First public MBS sale backed by co-op loans has significant impact on costs, NCB says.

The National Cooperative Bank, pleased with the success of its first sale in the public market of securities backed by loans to housing cooperatives in New York, plans another one by the end of the year.

"We were getting to the point where the pricing of private placements seemed too high for us, so we sought the efficiency of the public market," said Grace A. Huebscher, president of the NCB Mortgage Corp., a subsidiary of the bank. She said total costs, principally brokerage fees, were twice as high for private placements.

"We expect the secondary market for these securities to grow as more product becomes available and more investors are attracted to this market," said Ira Wagner, director of the mortgage group at First Boston Corp., which underwrote the $93 million deal.

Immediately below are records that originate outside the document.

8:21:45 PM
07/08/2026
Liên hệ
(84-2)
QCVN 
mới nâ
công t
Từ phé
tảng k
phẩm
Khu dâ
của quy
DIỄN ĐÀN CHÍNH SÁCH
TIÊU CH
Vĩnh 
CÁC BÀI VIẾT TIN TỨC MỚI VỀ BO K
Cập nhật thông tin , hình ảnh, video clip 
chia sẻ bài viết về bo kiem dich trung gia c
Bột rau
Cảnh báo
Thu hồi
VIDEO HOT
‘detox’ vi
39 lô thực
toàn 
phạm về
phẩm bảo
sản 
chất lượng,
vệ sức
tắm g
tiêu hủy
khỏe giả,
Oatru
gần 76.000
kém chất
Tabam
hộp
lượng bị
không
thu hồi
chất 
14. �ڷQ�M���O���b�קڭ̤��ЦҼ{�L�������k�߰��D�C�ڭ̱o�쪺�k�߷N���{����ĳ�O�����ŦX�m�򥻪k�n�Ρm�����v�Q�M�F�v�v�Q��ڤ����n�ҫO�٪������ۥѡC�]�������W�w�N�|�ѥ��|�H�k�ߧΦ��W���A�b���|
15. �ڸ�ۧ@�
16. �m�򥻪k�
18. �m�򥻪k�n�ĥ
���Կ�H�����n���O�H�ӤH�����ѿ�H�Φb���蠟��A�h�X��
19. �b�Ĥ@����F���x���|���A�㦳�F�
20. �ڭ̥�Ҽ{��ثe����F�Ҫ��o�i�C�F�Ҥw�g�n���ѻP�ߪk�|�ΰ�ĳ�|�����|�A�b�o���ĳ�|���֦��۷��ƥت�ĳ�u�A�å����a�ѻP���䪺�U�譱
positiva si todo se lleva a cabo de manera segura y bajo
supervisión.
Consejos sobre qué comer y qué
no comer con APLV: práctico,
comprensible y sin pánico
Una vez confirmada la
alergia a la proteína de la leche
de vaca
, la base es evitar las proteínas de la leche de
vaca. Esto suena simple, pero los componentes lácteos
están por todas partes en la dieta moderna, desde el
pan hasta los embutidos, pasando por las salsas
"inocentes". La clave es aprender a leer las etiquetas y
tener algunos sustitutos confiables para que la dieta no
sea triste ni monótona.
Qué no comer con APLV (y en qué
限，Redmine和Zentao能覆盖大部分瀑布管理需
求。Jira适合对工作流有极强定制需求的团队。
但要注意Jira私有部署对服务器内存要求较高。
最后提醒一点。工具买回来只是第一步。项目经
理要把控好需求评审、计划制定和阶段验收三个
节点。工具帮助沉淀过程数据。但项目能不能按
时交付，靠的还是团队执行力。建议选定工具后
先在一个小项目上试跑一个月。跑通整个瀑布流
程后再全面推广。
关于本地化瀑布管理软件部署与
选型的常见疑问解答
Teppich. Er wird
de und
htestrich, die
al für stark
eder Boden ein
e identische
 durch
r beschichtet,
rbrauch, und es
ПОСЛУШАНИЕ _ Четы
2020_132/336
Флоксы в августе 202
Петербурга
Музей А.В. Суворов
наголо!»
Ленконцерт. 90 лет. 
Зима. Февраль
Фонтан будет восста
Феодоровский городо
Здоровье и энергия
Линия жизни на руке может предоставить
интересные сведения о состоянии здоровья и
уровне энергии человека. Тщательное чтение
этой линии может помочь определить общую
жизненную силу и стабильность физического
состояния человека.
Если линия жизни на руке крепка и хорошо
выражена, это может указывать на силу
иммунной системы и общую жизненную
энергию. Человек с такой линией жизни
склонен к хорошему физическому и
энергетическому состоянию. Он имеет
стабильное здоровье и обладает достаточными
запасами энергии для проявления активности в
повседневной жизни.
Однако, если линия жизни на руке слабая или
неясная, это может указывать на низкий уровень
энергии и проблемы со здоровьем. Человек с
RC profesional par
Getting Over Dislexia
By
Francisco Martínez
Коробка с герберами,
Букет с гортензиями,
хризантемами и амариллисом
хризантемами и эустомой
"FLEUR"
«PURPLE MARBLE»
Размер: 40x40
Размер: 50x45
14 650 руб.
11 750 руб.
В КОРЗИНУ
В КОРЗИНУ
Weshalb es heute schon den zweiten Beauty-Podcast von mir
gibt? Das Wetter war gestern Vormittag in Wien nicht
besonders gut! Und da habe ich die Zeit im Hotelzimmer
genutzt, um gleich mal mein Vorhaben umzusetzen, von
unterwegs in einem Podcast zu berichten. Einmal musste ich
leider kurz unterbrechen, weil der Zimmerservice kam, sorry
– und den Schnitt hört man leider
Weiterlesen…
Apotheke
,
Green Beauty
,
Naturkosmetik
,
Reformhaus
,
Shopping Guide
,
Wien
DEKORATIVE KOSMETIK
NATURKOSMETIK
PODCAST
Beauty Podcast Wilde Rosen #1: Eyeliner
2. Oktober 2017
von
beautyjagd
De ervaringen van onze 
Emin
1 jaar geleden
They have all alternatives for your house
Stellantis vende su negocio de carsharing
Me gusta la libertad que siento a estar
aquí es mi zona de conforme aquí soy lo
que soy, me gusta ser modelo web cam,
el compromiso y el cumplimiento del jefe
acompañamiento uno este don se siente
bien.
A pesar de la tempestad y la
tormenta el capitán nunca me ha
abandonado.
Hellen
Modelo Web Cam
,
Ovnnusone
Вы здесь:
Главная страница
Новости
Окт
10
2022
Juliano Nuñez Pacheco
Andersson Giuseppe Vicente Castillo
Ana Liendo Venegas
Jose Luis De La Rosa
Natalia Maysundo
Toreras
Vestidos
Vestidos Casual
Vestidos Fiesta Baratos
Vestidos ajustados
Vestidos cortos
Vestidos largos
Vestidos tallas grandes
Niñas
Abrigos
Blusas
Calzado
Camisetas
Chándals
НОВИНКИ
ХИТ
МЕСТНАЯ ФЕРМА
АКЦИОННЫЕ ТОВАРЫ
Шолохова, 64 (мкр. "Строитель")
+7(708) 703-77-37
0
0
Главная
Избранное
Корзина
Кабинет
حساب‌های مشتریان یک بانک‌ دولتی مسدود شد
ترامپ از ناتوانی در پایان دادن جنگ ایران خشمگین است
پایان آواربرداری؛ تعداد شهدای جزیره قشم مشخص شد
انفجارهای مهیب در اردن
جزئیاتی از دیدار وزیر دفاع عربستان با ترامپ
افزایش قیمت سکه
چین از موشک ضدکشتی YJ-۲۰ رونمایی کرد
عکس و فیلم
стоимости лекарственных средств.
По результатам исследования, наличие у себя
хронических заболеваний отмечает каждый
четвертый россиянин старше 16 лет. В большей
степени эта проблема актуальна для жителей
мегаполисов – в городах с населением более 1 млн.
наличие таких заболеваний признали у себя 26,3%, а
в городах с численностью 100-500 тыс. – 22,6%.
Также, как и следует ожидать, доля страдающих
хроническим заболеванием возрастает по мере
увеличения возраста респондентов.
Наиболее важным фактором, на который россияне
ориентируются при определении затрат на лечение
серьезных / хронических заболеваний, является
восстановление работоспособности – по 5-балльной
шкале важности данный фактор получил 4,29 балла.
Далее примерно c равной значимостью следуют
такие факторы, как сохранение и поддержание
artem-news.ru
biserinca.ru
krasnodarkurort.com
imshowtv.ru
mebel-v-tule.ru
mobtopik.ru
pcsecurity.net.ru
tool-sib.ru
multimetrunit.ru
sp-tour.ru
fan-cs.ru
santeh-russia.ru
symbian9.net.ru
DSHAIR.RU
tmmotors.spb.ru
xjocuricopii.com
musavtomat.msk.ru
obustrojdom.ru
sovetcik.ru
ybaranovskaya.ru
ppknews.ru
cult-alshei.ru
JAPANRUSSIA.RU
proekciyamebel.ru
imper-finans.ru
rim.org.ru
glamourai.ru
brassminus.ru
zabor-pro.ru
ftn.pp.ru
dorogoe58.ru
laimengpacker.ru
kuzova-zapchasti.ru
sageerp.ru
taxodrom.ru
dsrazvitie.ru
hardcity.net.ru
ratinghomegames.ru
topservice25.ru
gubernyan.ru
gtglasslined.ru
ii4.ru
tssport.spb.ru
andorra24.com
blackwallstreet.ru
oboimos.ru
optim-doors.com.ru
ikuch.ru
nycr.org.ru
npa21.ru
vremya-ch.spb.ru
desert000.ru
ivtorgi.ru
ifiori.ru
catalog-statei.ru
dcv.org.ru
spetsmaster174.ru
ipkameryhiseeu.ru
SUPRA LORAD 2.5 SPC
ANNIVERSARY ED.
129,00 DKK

The loans are on the actual buildings, not to the members of a cooperative. They have loan-to-value ratios, typically averaging less than 20% as a co-op and 35% as a rental property.

Because of the decline in interest rates, loan volume has been high, Huebscher said. She said the bank already has exceeded its 1991 level of loan volume in New York and will easily establish a record for new loan originations for the institution. The bank cannot have more than 30% of its assets in real estate, a fact which made it necessary to sell the New York mortgages. Currently its real estate portfolio is about $200 million, Huebscher said.

The pool of mortgages in the first public sale was split evenly between those with 10-year and those with 15-year maturities. Seventy percent of the loans were on properties in Manhattan.

The soft condition of the New York real estate market has caused some concern about the financial stability of co-ops. The New York State Attorney General's office, however, estimated that less than 2% of the more than 5,000 co-ops in the New York area have defaulted.

The default problem has been laid to a small number of sponsors who took on significant leverage and were caught in a cash squeeze when the market weakened and sales of apartment units slowed, Huebscher said.

She said NCB has avoided highly-leveraged sponsor-conversions and so the bank has experienced no significant credit deterioration. In New York, it has never experienced a default or foreclosure and has had only two serious delinquencies, both of which were resolved, she added.

Washington-based NCB was formed by Congressional charter in 1978 to finance a variety of cooperative enterprises. The institution was privatized in 1981, and funds previously appropriated by the federal government were converted to long-term subordinated notes, with future funding obtained in the capital markets.